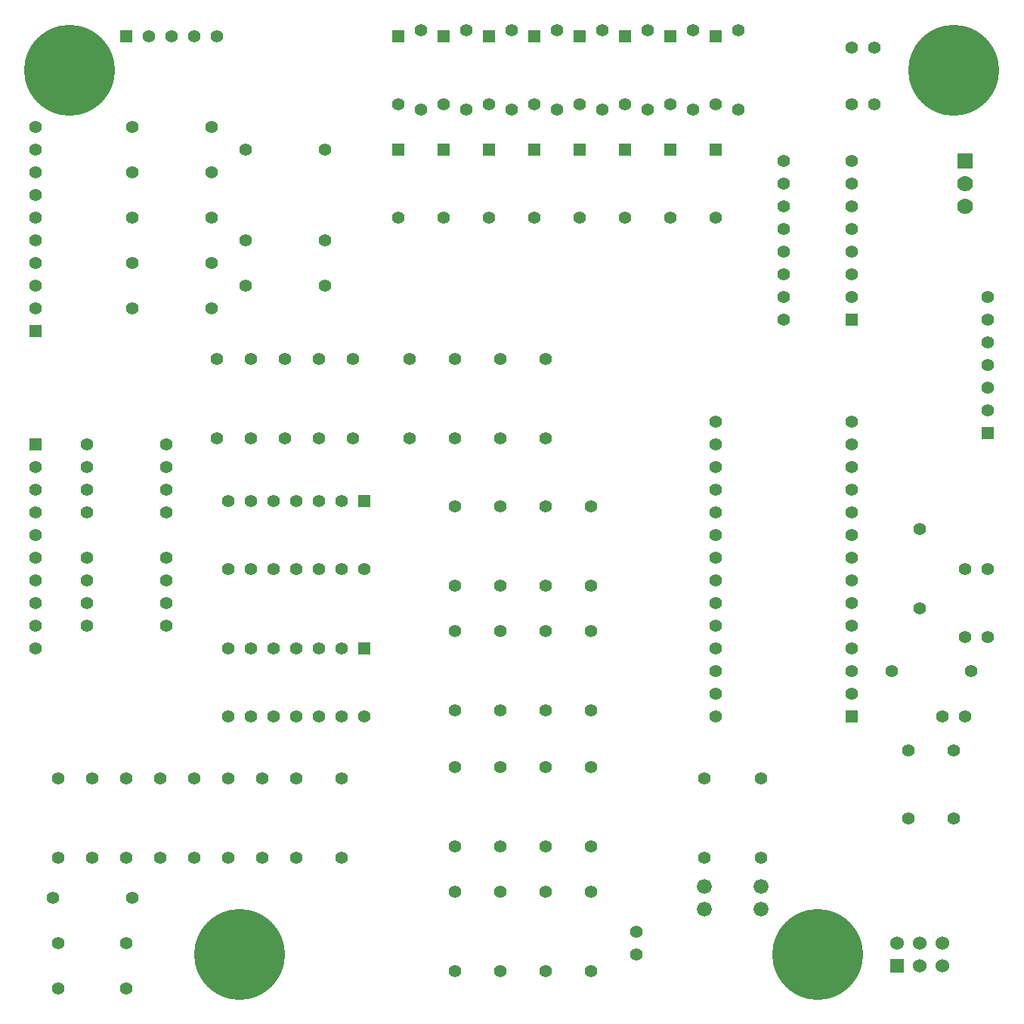
<source format=gbs>
G04 (created by PCBNEW (2013-jul-07)-stable) date Sun 06 Sep 2015 09:30:16 PM EDT*
%MOIN*%
G04 Gerber Fmt 3.4, Leading zero omitted, Abs format*
%FSLAX34Y34*%
G01*
G70*
G90*
G04 APERTURE LIST*
%ADD10C,0.00590551*%
%ADD11C,0.07*%
%ADD12R,0.07X0.07*%
%ADD13C,0.055*%
%ADD14R,0.055X0.055*%
%ADD15R,0.06X0.06*%
%ADD16C,0.06*%
%ADD17C,0.066*%
%ADD18C,0.401*%
G04 APERTURE END LIST*
G54D10*
G54D11*
X75500Y-27500D03*
X75500Y-26500D03*
G54D12*
X75500Y-25500D03*
G54D13*
X75000Y-54500D03*
X73000Y-54500D03*
X75000Y-51500D03*
X73000Y-51500D03*
X38500Y-60000D03*
X38500Y-62000D03*
X35500Y-60000D03*
X35500Y-62000D03*
G54D14*
X76500Y-37500D03*
G54D13*
X76500Y-36500D03*
X76500Y-35500D03*
X76500Y-34500D03*
X76500Y-33500D03*
X76500Y-32500D03*
X76500Y-31500D03*
G54D14*
X34500Y-33000D03*
G54D13*
X34500Y-32000D03*
X34500Y-31000D03*
X34500Y-30000D03*
X34500Y-29000D03*
X34500Y-28000D03*
X34500Y-27000D03*
X34500Y-26000D03*
X34500Y-25000D03*
X34500Y-24000D03*
G54D14*
X34500Y-38000D03*
G54D13*
X34500Y-39000D03*
X34500Y-40000D03*
X34500Y-41000D03*
X34500Y-42000D03*
X34500Y-43000D03*
X34500Y-44000D03*
X34500Y-45000D03*
X34500Y-46000D03*
X34500Y-47000D03*
X61500Y-19750D03*
X61500Y-23250D03*
X53000Y-49750D03*
X53000Y-46250D03*
X59500Y-19750D03*
X59500Y-23250D03*
X57500Y-19750D03*
X57500Y-23250D03*
X55500Y-19750D03*
X55500Y-23250D03*
X48000Y-56250D03*
X48000Y-52750D03*
X46000Y-56250D03*
X46000Y-52750D03*
X37000Y-56250D03*
X37000Y-52750D03*
X59000Y-49750D03*
X59000Y-46250D03*
X59000Y-52250D03*
X59000Y-55750D03*
X59000Y-57750D03*
X59000Y-61250D03*
X40250Y-46000D03*
X36750Y-46000D03*
X38500Y-56250D03*
X38500Y-52750D03*
X53500Y-19750D03*
X53500Y-23250D03*
X63500Y-19750D03*
X63500Y-23250D03*
X65500Y-19750D03*
X65500Y-23250D03*
X51500Y-19750D03*
X51500Y-23250D03*
X38750Y-24000D03*
X42250Y-24000D03*
X43750Y-25000D03*
X47250Y-25000D03*
X38750Y-26000D03*
X42250Y-26000D03*
X38750Y-28000D03*
X42250Y-28000D03*
X43750Y-29000D03*
X47250Y-29000D03*
X38750Y-30000D03*
X42250Y-30000D03*
X43750Y-31000D03*
X47250Y-31000D03*
X38750Y-32000D03*
X42250Y-32000D03*
X73500Y-41750D03*
X73500Y-45250D03*
X64000Y-52750D03*
X64000Y-56250D03*
X66500Y-56250D03*
X66500Y-52750D03*
X35250Y-58000D03*
X38750Y-58000D03*
X72250Y-48000D03*
X75750Y-48000D03*
X57000Y-34250D03*
X57000Y-37750D03*
X57000Y-44250D03*
X57000Y-40750D03*
X42500Y-37750D03*
X42500Y-34250D03*
X47000Y-37750D03*
X47000Y-34250D03*
X51000Y-34250D03*
X51000Y-37750D03*
X53000Y-37750D03*
X53000Y-34250D03*
X44500Y-56250D03*
X44500Y-52750D03*
X40250Y-39000D03*
X36750Y-39000D03*
X45500Y-37750D03*
X45500Y-34250D03*
X59000Y-40750D03*
X59000Y-44250D03*
X55000Y-37750D03*
X55000Y-34250D03*
X48500Y-37750D03*
X48500Y-34250D03*
X40250Y-40000D03*
X36750Y-40000D03*
X44000Y-37750D03*
X44000Y-34250D03*
X53000Y-44250D03*
X53000Y-40750D03*
X55000Y-40750D03*
X55000Y-44250D03*
X40250Y-41000D03*
X36750Y-41000D03*
X43000Y-56250D03*
X43000Y-52750D03*
X55000Y-49750D03*
X55000Y-46250D03*
X57000Y-57750D03*
X57000Y-61250D03*
X40250Y-45000D03*
X36750Y-45000D03*
X40000Y-56250D03*
X40000Y-52750D03*
X57000Y-49750D03*
X57000Y-46250D03*
X55000Y-52250D03*
X55000Y-55750D03*
X55000Y-57750D03*
X55000Y-61250D03*
X40250Y-44000D03*
X36750Y-44000D03*
X35500Y-56250D03*
X35500Y-52750D03*
X57000Y-52250D03*
X57000Y-55750D03*
X41500Y-56250D03*
X41500Y-52750D03*
X53000Y-52250D03*
X53000Y-55750D03*
X53000Y-57750D03*
X53000Y-61250D03*
X40250Y-43000D03*
X36750Y-43000D03*
X40250Y-38000D03*
X36750Y-38000D03*
G54D15*
X72500Y-61000D03*
G54D16*
X72500Y-60000D03*
X73500Y-61000D03*
X73500Y-60000D03*
X74500Y-61000D03*
X74500Y-60000D03*
G54D17*
X66500Y-57500D03*
X66500Y-58500D03*
X64000Y-57500D03*
X64000Y-58500D03*
G54D14*
X70500Y-50000D03*
G54D13*
X70500Y-49000D03*
X70500Y-48000D03*
X70500Y-47000D03*
X70500Y-46000D03*
X70500Y-45000D03*
X70500Y-44000D03*
X70500Y-43000D03*
X70500Y-42000D03*
X70500Y-41000D03*
X70500Y-40000D03*
X70500Y-39000D03*
X70500Y-38000D03*
X70500Y-37000D03*
X64500Y-37000D03*
X64500Y-38000D03*
X64500Y-39000D03*
X64500Y-40000D03*
X64500Y-41000D03*
X64500Y-42000D03*
X64500Y-43000D03*
X64500Y-44000D03*
X64500Y-45000D03*
X64500Y-46000D03*
X64500Y-47000D03*
X64500Y-48000D03*
X64500Y-49000D03*
X64500Y-50000D03*
G54D14*
X70500Y-32500D03*
G54D13*
X70500Y-31500D03*
X70500Y-30500D03*
X70500Y-29500D03*
X70500Y-28500D03*
X70500Y-27500D03*
X70500Y-26500D03*
X70500Y-25500D03*
X67500Y-25500D03*
X67500Y-26500D03*
X67500Y-27500D03*
X67500Y-28500D03*
X67500Y-29500D03*
X67500Y-30500D03*
X67500Y-31500D03*
X67500Y-32500D03*
G54D14*
X49000Y-40500D03*
G54D13*
X48000Y-40500D03*
X47000Y-40500D03*
X46000Y-40500D03*
X45000Y-40500D03*
X44000Y-40500D03*
X43000Y-40500D03*
X43000Y-43500D03*
X44000Y-43500D03*
X45000Y-43500D03*
X46000Y-43500D03*
X47000Y-43500D03*
X48000Y-43500D03*
X49000Y-43500D03*
G54D14*
X49000Y-47000D03*
G54D13*
X48000Y-47000D03*
X47000Y-47000D03*
X46000Y-47000D03*
X45000Y-47000D03*
X44000Y-47000D03*
X43000Y-47000D03*
X43000Y-50000D03*
X44000Y-50000D03*
X45000Y-50000D03*
X46000Y-50000D03*
X47000Y-50000D03*
X48000Y-50000D03*
X49000Y-50000D03*
G54D14*
X52500Y-20000D03*
G54D13*
X52500Y-23000D03*
G54D14*
X54500Y-20000D03*
G54D13*
X54500Y-23000D03*
G54D14*
X56500Y-20000D03*
G54D13*
X56500Y-23000D03*
G54D14*
X58500Y-20000D03*
G54D13*
X58500Y-23000D03*
G54D14*
X60500Y-20000D03*
G54D13*
X60500Y-23000D03*
G54D14*
X62500Y-20000D03*
G54D13*
X62500Y-23000D03*
G54D14*
X50500Y-20000D03*
G54D13*
X50500Y-23000D03*
G54D14*
X64500Y-20000D03*
G54D13*
X64500Y-23000D03*
G54D14*
X64500Y-25000D03*
G54D13*
X64500Y-28000D03*
G54D14*
X50500Y-25000D03*
G54D13*
X50500Y-28000D03*
G54D14*
X52500Y-25000D03*
G54D13*
X52500Y-28000D03*
G54D14*
X54500Y-25000D03*
G54D13*
X54500Y-28000D03*
G54D14*
X56500Y-25000D03*
G54D13*
X56500Y-28000D03*
G54D14*
X58500Y-25000D03*
G54D13*
X58500Y-28000D03*
G54D14*
X60500Y-25000D03*
G54D13*
X60500Y-28000D03*
G54D14*
X62500Y-25000D03*
G54D13*
X62500Y-28000D03*
X74500Y-50000D03*
X75500Y-50000D03*
X61000Y-60500D03*
X61000Y-59500D03*
X70500Y-23000D03*
X71500Y-23000D03*
X70500Y-20500D03*
X71500Y-20500D03*
X75500Y-46500D03*
X76500Y-46500D03*
X75500Y-43500D03*
X76500Y-43500D03*
G54D14*
X38500Y-20000D03*
G54D13*
X39500Y-20000D03*
X40500Y-20000D03*
X41500Y-20000D03*
X42500Y-20000D03*
G54D18*
X36000Y-21500D03*
X75000Y-21500D03*
X43500Y-60500D03*
X69000Y-60500D03*
M02*

</source>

◆ ◆ ◆

» What to produce: Give again the closing portion of the entries, from the line with "X43000Y-47000D03*" through the last line. Keep it exact and add nothing.

» Exercise output:
X43000Y-47000D03*
X43000Y-50000D03*
X44000Y-50000D03*
X45000Y-50000D03*
X46000Y-50000D03*
X47000Y-50000D03*
X48000Y-50000D03*
X49000Y-50000D03*
G54D14*
X52500Y-20000D03*
G54D13*
X52500Y-23000D03*
G54D14*
X54500Y-20000D03*
G54D13*
X54500Y-23000D03*
G54D14*
X56500Y-20000D03*
G54D13*
X56500Y-23000D03*
G54D14*
X58500Y-20000D03*
G54D13*
X58500Y-23000D03*
G54D14*
X60500Y-20000D03*
G54D13*
X60500Y-23000D03*
G54D14*
X62500Y-20000D03*
G54D13*
X62500Y-23000D03*
G54D14*
X50500Y-20000D03*
G54D13*
X50500Y-23000D03*
G54D14*
X64500Y-20000D03*
G54D13*
X64500Y-23000D03*
G54D14*
X64500Y-25000D03*
G54D13*
X64500Y-28000D03*
G54D14*
X50500Y-25000D03*
G54D13*
X50500Y-28000D03*
G54D14*
X52500Y-25000D03*
G54D13*
X52500Y-28000D03*
G54D14*
X54500Y-25000D03*
G54D13*
X54500Y-28000D03*
G54D14*
X56500Y-25000D03*
G54D13*
X56500Y-28000D03*
G54D14*
X58500Y-25000D03*
G54D13*
X58500Y-28000D03*
G54D14*
X60500Y-25000D03*
G54D13*
X60500Y-28000D03*
G54D14*
X62500Y-25000D03*
G54D13*
X62500Y-28000D03*
X74500Y-50000D03*
X75500Y-50000D03*
X61000Y-60500D03*
X61000Y-59500D03*
X70500Y-23000D03*
X71500Y-23000D03*
X70500Y-20500D03*
X71500Y-20500D03*
X75500Y-46500D03*
X76500Y-46500D03*
X75500Y-43500D03*
X76500Y-43500D03*
G54D14*
X38500Y-20000D03*
G54D13*
X39500Y-20000D03*
X40500Y-20000D03*
X41500Y-20000D03*
X42500Y-20000D03*
G54D18*
X36000Y-21500D03*
X75000Y-21500D03*
X43500Y-60500D03*
X69000Y-60500D03*
M02*

</source>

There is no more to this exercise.